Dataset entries
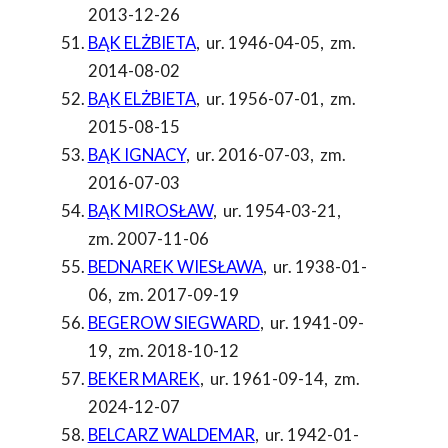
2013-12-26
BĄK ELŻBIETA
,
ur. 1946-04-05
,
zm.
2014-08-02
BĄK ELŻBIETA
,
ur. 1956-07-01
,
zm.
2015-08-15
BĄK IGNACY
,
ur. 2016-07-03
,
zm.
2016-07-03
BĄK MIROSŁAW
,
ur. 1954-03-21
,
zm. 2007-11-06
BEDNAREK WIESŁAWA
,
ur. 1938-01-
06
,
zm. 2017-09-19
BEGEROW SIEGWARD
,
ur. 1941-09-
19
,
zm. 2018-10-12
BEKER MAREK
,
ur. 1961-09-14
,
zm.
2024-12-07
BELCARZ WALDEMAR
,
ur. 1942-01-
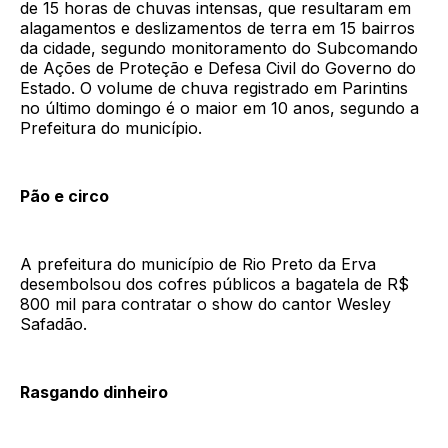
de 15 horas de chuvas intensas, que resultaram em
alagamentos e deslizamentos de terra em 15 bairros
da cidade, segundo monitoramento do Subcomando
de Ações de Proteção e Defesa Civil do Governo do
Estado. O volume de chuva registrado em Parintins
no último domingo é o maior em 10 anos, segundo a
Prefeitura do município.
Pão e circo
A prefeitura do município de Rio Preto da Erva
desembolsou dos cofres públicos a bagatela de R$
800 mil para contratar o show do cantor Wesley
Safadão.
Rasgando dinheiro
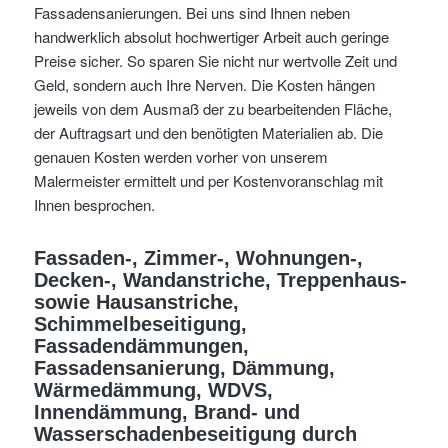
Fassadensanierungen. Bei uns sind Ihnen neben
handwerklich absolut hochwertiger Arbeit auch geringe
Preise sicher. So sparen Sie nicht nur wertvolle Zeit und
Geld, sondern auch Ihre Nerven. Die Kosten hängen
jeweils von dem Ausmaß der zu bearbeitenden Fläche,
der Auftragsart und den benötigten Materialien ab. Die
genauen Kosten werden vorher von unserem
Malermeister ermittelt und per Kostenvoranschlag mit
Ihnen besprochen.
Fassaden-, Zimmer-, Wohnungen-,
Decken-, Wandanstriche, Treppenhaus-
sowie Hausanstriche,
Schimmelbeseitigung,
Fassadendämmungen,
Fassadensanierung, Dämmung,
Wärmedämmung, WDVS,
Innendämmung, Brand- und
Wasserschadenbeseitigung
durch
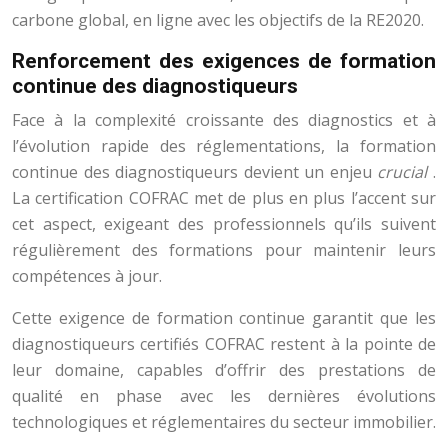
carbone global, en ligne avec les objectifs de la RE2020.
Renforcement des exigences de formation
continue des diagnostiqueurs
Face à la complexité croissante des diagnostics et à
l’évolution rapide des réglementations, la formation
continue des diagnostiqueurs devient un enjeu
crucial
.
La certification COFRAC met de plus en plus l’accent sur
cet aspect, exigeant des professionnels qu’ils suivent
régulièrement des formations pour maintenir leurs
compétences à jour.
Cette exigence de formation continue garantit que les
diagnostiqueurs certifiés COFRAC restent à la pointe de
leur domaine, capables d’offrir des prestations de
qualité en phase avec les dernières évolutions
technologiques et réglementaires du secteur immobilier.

### [EXERCISE OBJECTIVE]
Report the count of lines in the entries that contain "município". Nothing else should be given.

### [TASK RESULT]
2